Так что же требуется для изменения ситуации в России? В том-то и дело, что ничего невозможного. Во-первых, изменение принципов организации труда, включая корректировку бизнес- и производственных процессов, процедур, должностных инструкций и т.п. Во-вторых, трансформация ИТ-инфраструктуры, виртуализация всех ее компонент, готовность к практическому использованию необходимых технологий и оборудования. В-третьих, наличие базовой ИКТ-инфраструктуры.

Выполнение первого пункта требует лишь воли и решимости руководства предприятий и организаций, в ряде случаев – воли госчиновников. Второй пункт относительно несложно реализуем. А вот последний, но отнюдь не по значимости пункт, – это и есть, в частности, уровень проникновения ШПД. Именно широкополосного доступа, поскольку, как показывает практика, минимальная емкость канала для полноценной удаленной работы должна быть не менее 0,3 кбит/с на пользователя.

Стоит отметить, что идея потребления ИКТ-услуг по аналогии с коммунальными отнюдь не нова и восходит своими корнями аж к 60-м годам прошлого века. Но именно неготовность глобальной телекоммуникационной (в то время — телефонной) инфраструктуры к передаче больших объемов различного вида данных с требуемым качеством привела к расцвету концепции высокопроизводительных рабочих станций, не зависящих или минимально зависящих от глобальной сетевой инфраструктуры, и соответствующей архитектуры прикладного ПО — монолитной либо клиент-серверной для локальных сетей.

Выдержки из набора данных:
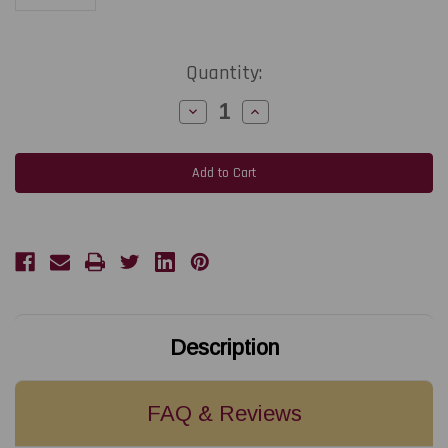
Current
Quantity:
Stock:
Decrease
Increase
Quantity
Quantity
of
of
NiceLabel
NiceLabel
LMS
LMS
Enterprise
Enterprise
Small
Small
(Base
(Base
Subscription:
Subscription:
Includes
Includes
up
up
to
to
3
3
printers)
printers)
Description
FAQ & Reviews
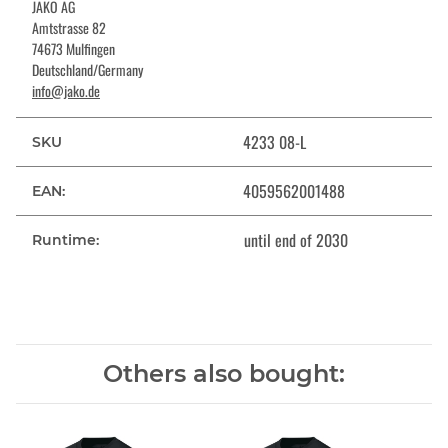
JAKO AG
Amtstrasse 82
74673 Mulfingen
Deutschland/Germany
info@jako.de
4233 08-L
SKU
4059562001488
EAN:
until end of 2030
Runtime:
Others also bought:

### УСЛОВИЯ ЗАДАНИЯ
Продолжите текст об ИКТ-инфраструктуре для удаленной работы в России, начав сразу после его последнего предложения.

### ИТОГОВЫЙ ОТВЕТ
С переходом на IP как единую среду передачи всех видов данных, развертыванием мощных опорных сетей и сетей доступа ситуация начала кардинальным образом меняться. Уже сейчас уровень проникновения проводного ШПД превышает 40% по России и 80% по Москве, беспроводной 3G ШПД доступен практически во всех городах и поселках, за исключением отдаленных труднодоступных районов.

Просто для сравнения, если за год прокладывается 79 тыс. км оптоволоконных сетей и еще 90 тыс. км цифровых РРЛ, то за последние 15 (!) лет протяженность дорожной сети выросла лишь на 4 тыс. км (менее чем на 300 км в год). Разумеется, дороги строить сложнее и дороже, чем прокладывать кабели и устанавливать вышки, но не в тысячу же раз! Так зачем заставлять людей перемещаться к данным по многократно переполненным транспортным артериям, если можно переместить данные из сети облачных ЦОДов к людям по тем самым ВОЛС, ЦРРЛ, 3G/4G и пр.?

И еще очень важный момент: конкурентоспособность отечественной продукции и услуг по соотношению цены и качества, мягко говоря, невысока. Именно поэтому мы имеем столь неравномерную структуру ВВП: преобладают добывающие отрасли и сфера услуг, продукцию которых в нашу страну либо бессмысленно (ТЭК), либо невозможно (услуги) импортировать. А почти все отрасли материального производства высоких переделов, продукцию которых легко заменить на произведенную в других странах, задавлены импортом.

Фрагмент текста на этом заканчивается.